Sunday, June 13, 2010

A Turkey of a Policy


Elliot Abrams
The Weekly Standard
Vol. 15, No. 38
Week of 21 June '10

The Gaza flotilla incident is not over. American demands for some “international role” in investigating Israel’s conduct (but not, it seems, Turkey’s) and for a new system of getting humanitarian aid to Gaza will be imposed on Israel one way or another before the episode will be behind us. But however they play out, this incident clarified several major trends in the region—all of which are dangerous for the United States and for our allies in the Middle East.

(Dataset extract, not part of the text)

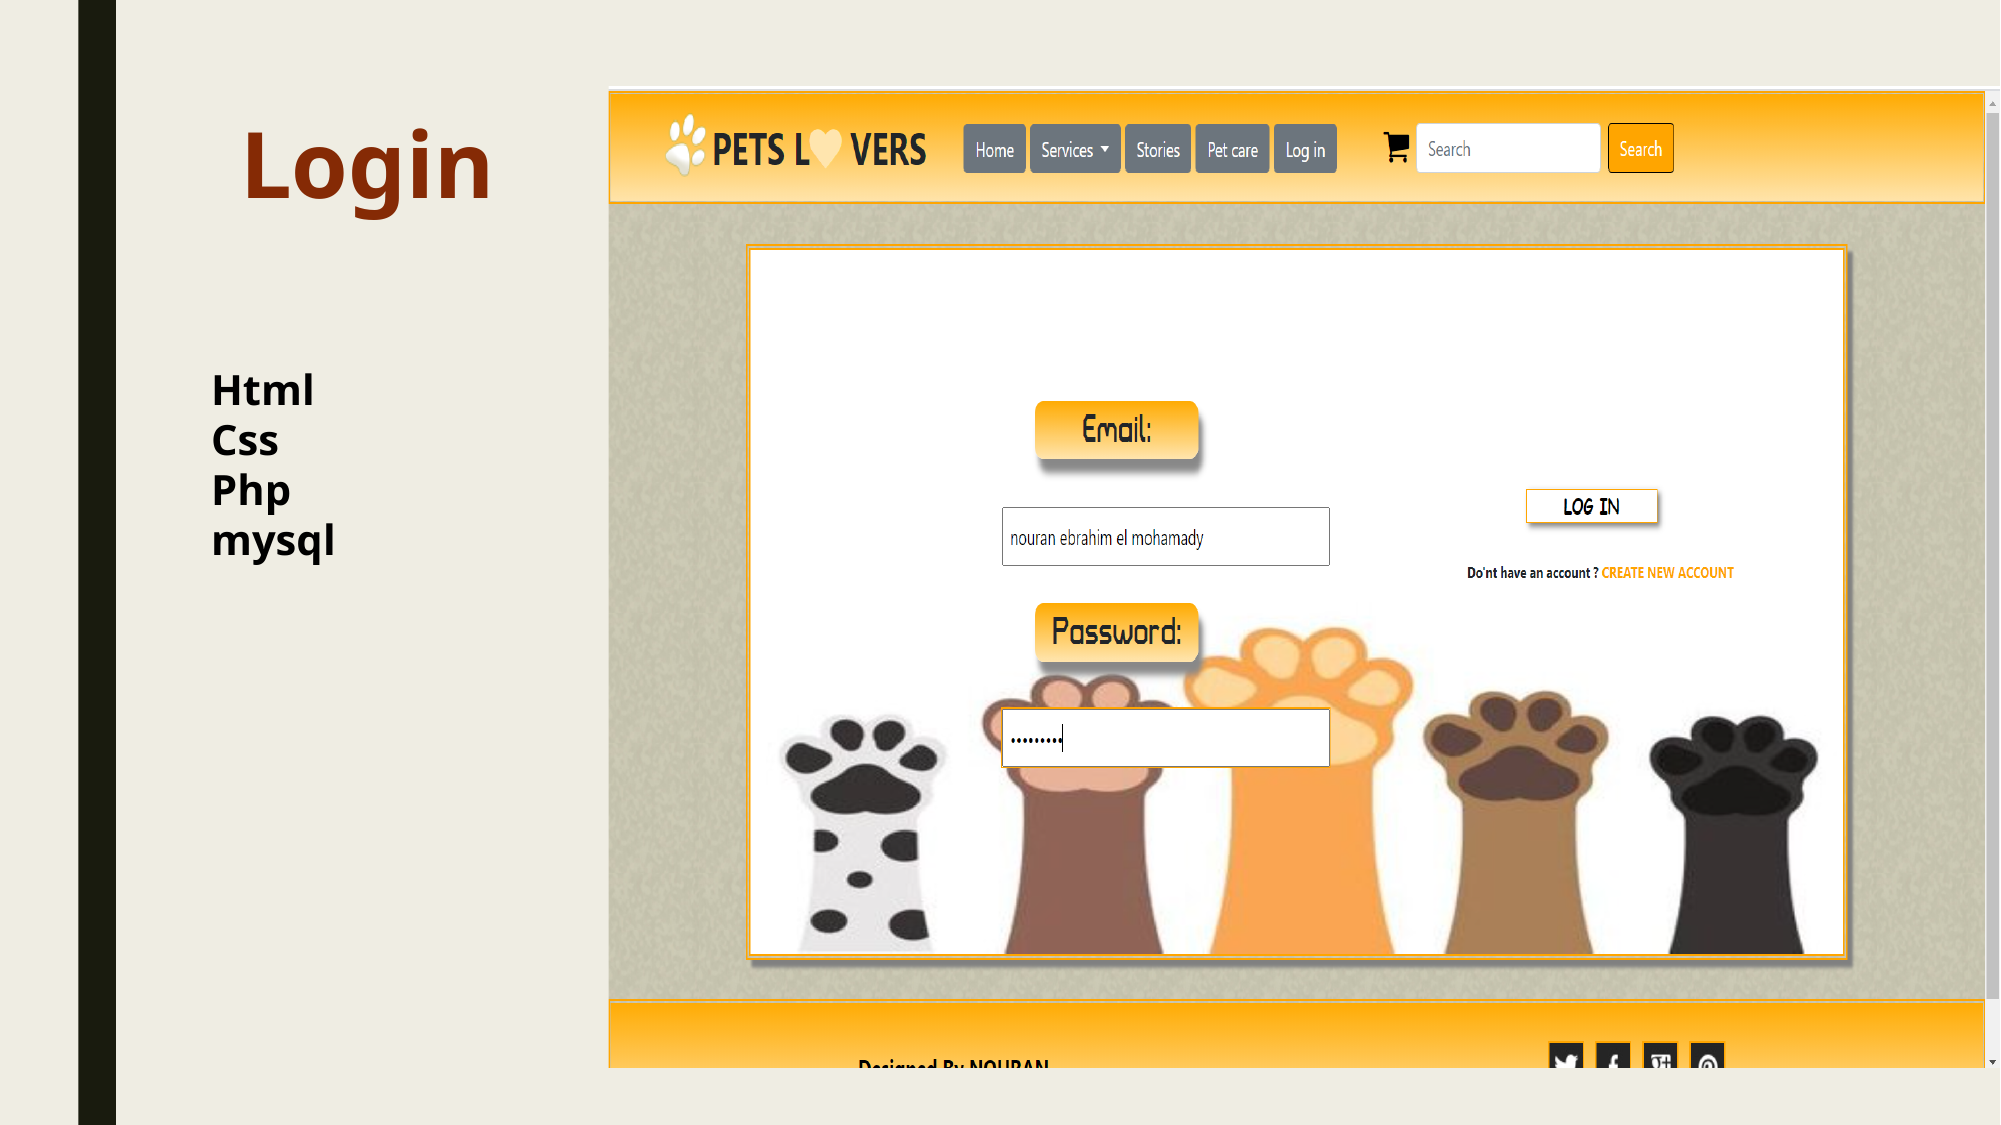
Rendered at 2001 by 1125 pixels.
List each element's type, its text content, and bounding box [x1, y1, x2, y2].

text_box Html Css Php mysql [196, 356, 608, 572]
picture [608, 86, 2000, 1068]
title Login [225, 112, 608, 356]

First, it’s obvious that our formerly reliable NATO ally Turkey has become a staunch supporter of the radical camp. In the flotilla incident, it not only sided with but also sought to strengthen the terrorist group Hamas—a group that is anathema not just to the United States and Israel, but to the governments of Jordan and Egypt. The recent photo of Turkish prime minister Recep Tayyip Erdogan with Mahmoud Ahmadinejad and Bashar Assad in Damascus is an emblem of this change, and Turkey’s work to undermine U.N. sanctions against Iran shows its substance. Turkey’s U.N. Security Council vote against the newest round of sanctions this past week put it in Iran’s camp against Europe, the United States, Russia, and China. That’s quite a realignment for a NATO ally.

Perhaps even worse is Turkey’s push to turn the Israeli-Palestinian conflict into a religious war. A column in the leading Istanbul newspaper Hurriyet well described the new Turkey:

As for the images from Turkey that were reflected across the globe following last week’s incident, it was a purely Islamic one, with headscarved and turbaned protestors chanting Islamic slogans under Islamic banners, and invoking the name of Allah for days on end in front of Israeli missions in this country.